Make full use of RTI
The Right to Information Act (RTI) is a path-breaking law which empowers ordinary citizens to obtain the required information from the public authorities. This is also a major tool for preventing and fighting corruption. The media have been highlighting from time to time the positive work being done by RTI activists. But the experience in the last few years reveals that implementation of the Act has got distorted.
Section 4 is the cornerstone of the Act. It stipulates that “it shall be the constant endeavour of every public authority to provide as much information suo motu to the public at regular intervals through means of communication, including internet so that the public have minimum resort to the use of this Act to obtain information.” The Act goes to the extent of identifying certain specific areas of information which the authorities have to publish in the public domain within 120 days of the enactment.
This critical aspect of the RTI Act has not received the attention it deserves from the authorities, the Central and State Information Commissions or even RTI activists. This has led to the burdening of government organisations as well as the Central and State Information Commissions with a large number of individual applications seeking information and filing appeals, clogging the system. The Information Commissions will soon reach a stage where pending matters will take years for disposal, thus making the system dysfunctional. Every public authority, especially those having a large public interface, needs to take up the challenge of fully implementing Section 4 at the earliest.

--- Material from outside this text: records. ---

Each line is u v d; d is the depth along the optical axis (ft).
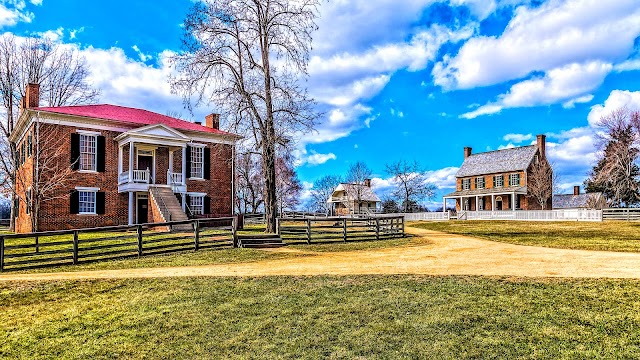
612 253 52.34
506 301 30.60
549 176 176.76
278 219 67.10
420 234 88.02
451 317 27.94
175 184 98.48
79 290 36.17
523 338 24.67
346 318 28.60
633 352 22.59
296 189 224.33
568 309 28.58
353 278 38.65
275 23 76.23
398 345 24.36
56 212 87.92
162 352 24.62
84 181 92.02
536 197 175.52
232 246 62.08
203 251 57.62
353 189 232.73
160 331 27.48
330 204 247.70
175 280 38.88
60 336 26.96
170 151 102.68
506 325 26.45
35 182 84.64
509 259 48.85
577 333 25.04
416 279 37.58
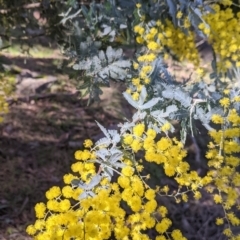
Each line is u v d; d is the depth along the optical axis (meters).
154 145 1.42
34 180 3.12
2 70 2.88
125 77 1.92
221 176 1.49
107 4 2.14
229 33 2.02
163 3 2.09
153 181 3.23
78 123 3.71
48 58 4.46
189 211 3.14
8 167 3.19
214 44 2.07
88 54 2.05
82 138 3.56
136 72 1.88
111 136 1.46
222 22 1.98
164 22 2.11
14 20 2.88
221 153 1.54
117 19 2.14
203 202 3.21
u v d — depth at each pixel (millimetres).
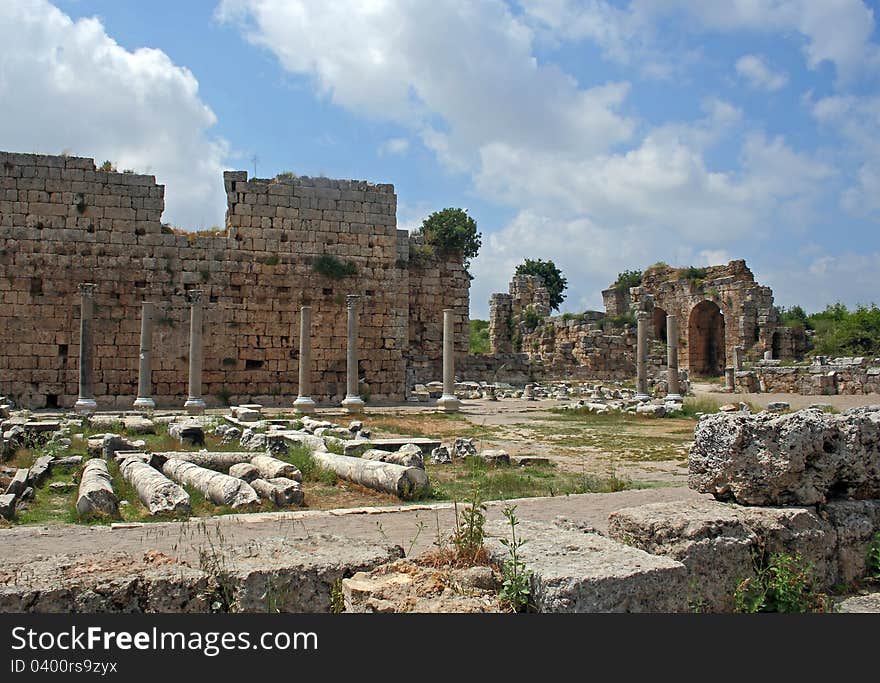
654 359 55312
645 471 17594
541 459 18656
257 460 16234
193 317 31031
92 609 6004
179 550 8719
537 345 57406
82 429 23156
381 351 37594
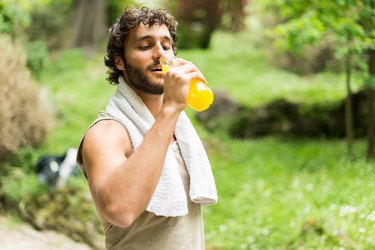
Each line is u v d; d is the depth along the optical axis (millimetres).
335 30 8266
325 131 12148
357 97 11812
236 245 5977
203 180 2211
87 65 18984
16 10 6820
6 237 6484
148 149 1795
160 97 2270
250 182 8594
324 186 7508
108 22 23469
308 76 17359
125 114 2143
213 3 23234
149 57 2139
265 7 11008
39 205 7066
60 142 10609
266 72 17906
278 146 11273
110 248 2166
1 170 7828
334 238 5055
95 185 1844
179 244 2105
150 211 2002
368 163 8625
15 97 8250
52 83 16797
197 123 12992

Computerisation of government records is not merely a process of conversion of manual records. The challenge lies in re-engineering the business processes and then computerising the records in such a manner that it simultaneously leads to improvement in the efficiency of the organisation and maximising the availability of information in the public domain in formats which are useful to the general public or the stakeholders. While there is no explicit mention of the role of the CIC and the State Information Commissions in this regard, it is inherent in the very scheme of the Act that the Information Commissions have to play a pivotal role in ensuring that Section 4 on maximising information in the public domain is complied with. The Information Commissions can take the cue from the directions issued by the Central Vigilance Commission (CVC) in November, 2006.
This author conceptualised and drafted the relevant circular of the CVC which gave directions to all government organisations to provide complete information on their websites on the laws, procedures governing the issue of licence, permission, clearance, etc., and also make known the stage of applications from public or business entities when they are seeking such permissions, clearances, NOCs, licences, building plans and passports from the public authorities. He prepared an illustrative list of 16 areas where information is to be necessarily displayed in the public domain; three of these are as follows:
Land & building related issues
-Applications for mutation, conversion from leasehold to freehold of lands and buildings, approval of building plans by municipal authorities and the land owning regulating agencies like the MCD, the DDA, the NDMC, the L&DO and similar agencies in other Union Territories;
-Application for registration deeds by Sub-Registrars/Registrars and other applications connected with land record management;
-Application for allotment of land/flats, etc., by urban development agencies like the DDA.
Contracts & Procurement
-Applications for registration of contractors/suppliers/consultants/vendors, etc.
-Status of all bill payments to contractors/suppliers, etc.
Transport sector
Issue of driving licences, registration of vehicles, fitness certificates, release of impounded vehicles, etc. by the RTAs.
The same exercise can be carried forward by the Central as well as State Information Commissions. If the Information Commissions construe their responsibilities in a very narrow manner and take a view that they can only act on complaints, then civil society, the chambers of industries and commerce and RTI activists can lodge complaints wherever maximum possible information has not been placed in the public domain on websites or otherwise and the Information Commissions can issue directions to the public authorities in this regard.
The full potential of the RTI Act can be realised only by maximising information in the public domain. This would not only further the cause of right to information but also upgrade and modernise the working of government agencies, thus improving governance.